It is the increasing cost of emission taxes applied to data centres. To help improve efficiency, data centre owners have turned to computational fluid dynamics (CFD) to model airflow to optimise cooling. While the science behind CFD makes it ideal for modelling data centres, it can quickly become outdated as workloads change.
Dave Wolfenden of Heatload explains why models must be verified and use real-time data to stay valid.
The rise of Computational Fluid Dynamics in the data centre
Wolfenden believes that CFD on its own is not enough. It is akin to creating a new aerodynamic part for a motor racing team then bolting it to the car hoping that it will deliver a race winning performance. While it may provide some benefits, they will be severely limited in scope. Worse still they are likely to lead to a range of other decisions that can even degrade the overall performance.
Use heat loads to test models
The use of heat loads is nothing new. An increasing number of companies already use them to test the initial design of the data hall. The problem is that designers do not universally use them nor are they regularly used during refurbishment. Wolfenden believes data centre designers are missing the point. It is not just about the heat loads validating their designs and models but providing a better baseline and library of designs that can speed up the development of future data centres.
Heat and cooling are directly related to workload
An example of the problem is the introduction of virtualisation. Workloads changed from being contained on servers to running anywhere in the data centre. It created the opportunity to move high heat loads to areas where there was adequate cooling. By automating the process, it meant that workloads were the priority for resources rather than heat load balancing.
Returning to Wolfenden's motor racing analogy, this is the equivalent of testing the aerodynamic components on the car during a test session. It delivers accurate data as to how the components work under real conditions which enable designers to improve their models further.

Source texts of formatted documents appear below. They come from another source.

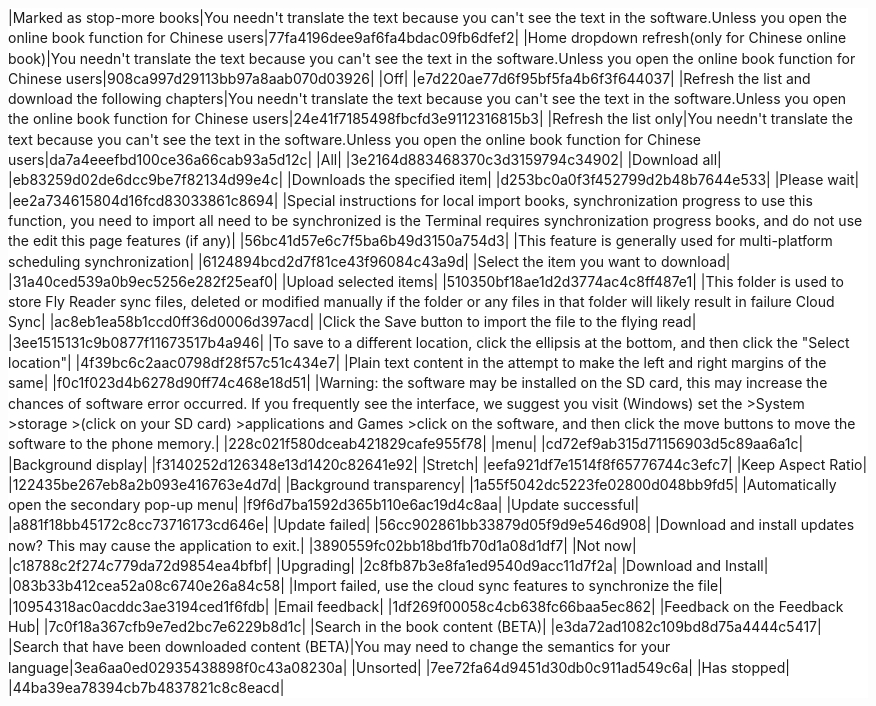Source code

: |Marked as stop-more books|You needn't translate the text because you can't see the text in the software.Unless you open the online book function for Chinese users|77fa4196dee9af6fa4bdac09fb6dfef2|
|Home dropdown refresh(only for Chinese online book)|You needn't translate the text because you can't see the text in the software.Unless you open the online book function for Chinese users|908ca997d29113bb97a8aab070d03926|
|Off| |e7d220ae77d6f95bf5fa4b6f3f644037|
|Refresh the list and download the following chapters|You needn't translate the text because you can't see the text in the software.Unless you open the online book function for Chinese users|24e41f7185498fbcfd3e9112316815b3|
|Refresh the list only|You needn't translate the text because you can't see the text in the software.Unless you open the online book function for Chinese users|da7a4eeefbd100ce36a66cab93a5d12c|
|All| |3e2164d883468370c3d3159794c34902|
|Download all| |eb83259d02de6dcc9be7f82134d99e4c|
|Downloads the specified item| |d253bc0a0f3f452799d2b48b7644e533|
|Please wait| |ee2a734615804d16fcd83033861c8694|
|Special instructions for local import books, synchronization progress to use this function, you need to import all need to be synchronized is the Terminal requires synchronization progress books, and do not use the edit this page features (if any)| |56bc41d57e6c7f5ba6b49d3150a754d3|
|This feature is generally used for multi-platform scheduling synchronization| |6124894bcd2d7f81ce43f96084c43a9d|
|Select the item you want to download| |31a40ced539a0b9ec5256e282f25eaf0|
|Upload selected items| |510350bf18ae1d2d3774ac4c8ff487e1|
|This folder is used to store Fly Reader sync files, deleted or modified manually if the folder or any files in that folder will likely result in failure Cloud Sync| |ac8eb1ea58b1ccd0ff36d0006d397acd|
|Click the Save button to import the file to the flying read| |3ee1515131c9b0877f11673517b4a946|
|To save to a different location, click the ellipsis at the bottom, and then click the "Select location"| |4f39bc6c2aac0798df28f57c51c434e7|
|Plain text content in the attempt to make the left and right margins of the same| |f0c1f023d4b6278d90ff74c468e18d51|
|Warning: the software may be installed on the SD card, this may increase the chances of software error occurred. If you frequently see the interface, we suggest you visit (Windows) set the >System >storage >(click on your SD card) >applications and Games >click on the software, and then click the move buttons to move the software to the phone memory.| |228c021f580dceab421829cafe955f78|
|menu| |cd72ef9ab315d71156903d5c89aa6a1c|
|Background display| |f3140252d126348e13d1420c82641e92|
|Stretch| |eefa921df7e1514f8f65776744c3efc7|
|Keep Aspect Ratio| |122435be267eb8a2b093e416763e4d7d|
|Background transparency| |1a55f5042dc5223fe02800d048bb9fd5|
|Automatically open the secondary pop-up menu| |f9f6d7ba1592d365b110e6ac19d4c8aa|
|Update successful| |a881f18bb45172c8cc73716173cd646e|
|Update failed| |56cc902861bb33879d05f9d9e546d908|
|Download and install updates now? This may cause the application to exit.| |3890559fc02bb18bd1fb70d1a08d1df7|
|Not now| |c18788c2f274c779da72d9854ea4bfbf|
|Upgrading| |2c8fb87b3e8fa1ed9540d9acc11d7f2a|
|Download and Install| |083b33b412cea52a08c6740e26a84c58|
|Import failed, use the cloud sync features to synchronize the file| |10954318ac0acddc3ae3194ced1f6fdb|
|Email feedback| |1df269f00058c4cb638fc66baa5ec862|
|Feedback on the Feedback Hub| |7c0f18a367cfb9e7ed2bc7e6229b8d1c|
|Search in the book content (BETA)| |e3da72ad1082c109bd8d75a4444c5417|
|Search that have been downloaded content  (BETA)|You may need to change the semantics for your language|3ea6aa0ed02935438898f0c43a08230a|
|Unsorted| |7ee72fa64d9451d30db0c911ad549c6a|
|Has stopped| |44ba39ea78394cb7b4837821c8c8eacd|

Moving beyond test loads to real-time data
Using the data from sensors in the racks and aisles will provide information on airflow and air temperature both hot and cold. The data is fed into the model to see where it is predicting heat and help make it more efficient with real-time data. If linked to orchestration software then the data can also be correlated to workflows. This has the advantage of providing data that can be used to carry out predictive analysis of future cooling needs.
Sensors inside servers can also provide a lot of vital data. For example they can provide information about CPU temperatures which will show how much processing is being done. With the increase in analytics being done in-memory this will give information on where certain workloads are running and the power and heat they generate.
Information from PSUs will also enable a greater understanding of energy utilisation across the data centre. It will show where power is getting dangerously close to the maximum capacity in particular racks and where there is little to no power drain showing under-utilised hardware.
All of this not only helps inform the CFD models but also the longer-term models around data centre design and utilisation. For IT managers, they can now see just how effectively they are utilising resources and the cost of that level of use.